Deux spectacles de Dumas au compteur de mon autoroute culturelle, jamais de déceptions.
Secrets et baroque
J'aime tellement ma ville quand elle me propose des expériences comme le parcours théâtral déambulatoire Où tu vas quand tu dors en marchant, offert gratuitement au bon vouloir des citoyens dans le cadre du Carrefour international de théâtre. Je m'aime moins quand je ne trouve pas le temps de participer pleinement à l'expérience: je n'ai visité que 2 des 6 stations concoctées par quelques maîtres d'œuvres, dont le metteur en scène Frédéric Dubois, et incarnées par près de 200 artistes. Sorte de chemin de croix intimiste et fantaisiste, proposé 3 soirs mais à l'intérieur d'une plage restreinte: entre 21h et 23h. Impossible de tout voir au cours d'une seule soirée.
Au parc du centre communautaire Lucien-Borne illuminé pour l'occasion de globes blancs, une bénévole nous dirige vers un des lits brinquebalants en plein air que s'est approprié un comédien, dans notre cas, chanceux que nous sommes, la très talentueuse et émouvante Anne-Marie Olivier. Elle nous murmure en 5 minutes des confidences qui parlent d'angoisse, d'anxiété, de petits échecs. Devenus soudain confidents, la parole souffrante de l'inconnue nous trouble.
Puis, nous découvrons le sentier s'amorçant derrière le parc et s'écoulant le long de la falaise vers la basse-ville, doré par les luminaires imaginés par l'artiste en arts visuels Claudie Gagnon, qui a définitivement le sens de l'accessoire lourd de sens.

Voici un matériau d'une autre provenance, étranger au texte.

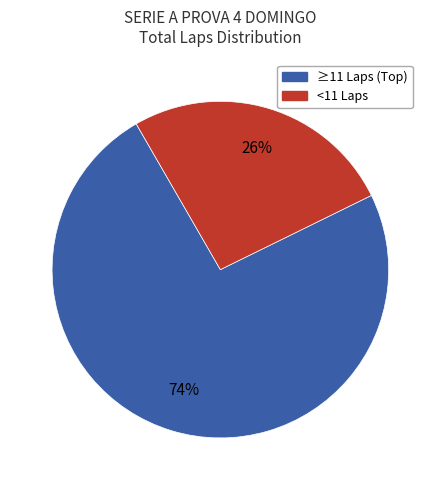

To the nearest percent, what is the average slice percentage?

50%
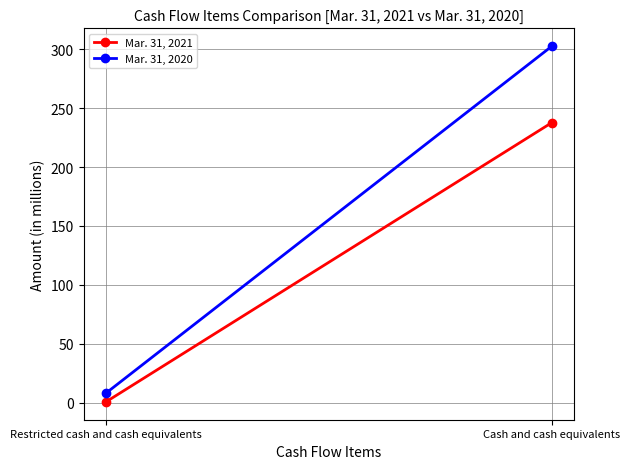

Which has a higher value, Cash and cash equivalents or Restricted cash and cash equivalents?

Cash and cash equivalents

Sous sa gouverne et celle du musicien Frédéric Lebrasseur, la forêt a fait le plein d'étranges personnages inspirés des 7 péchés capitaux, jouant de l'égouine ou des cuivres, bizarres créatures mal léchées, gloutonnes, orgueilleuses, éteintes, violentées prenant place au centre de tableaux savamment chorégraphiés.
Dieux du théâtre, faites que l'an prochain le Carrefour présente encore une telle marche baroque au cœur de la ville et de la nuit, moi qui ai manqué les machines à son de Pascal Robitaille sur le terre-plein du boulevard Langelier, le tour d'autobus dans les bas-fonds de Frédéric Dubois, les vitrines animées de la rue Saint-Joseph et le continental géant sur le parvis de l'église Saint-Roch.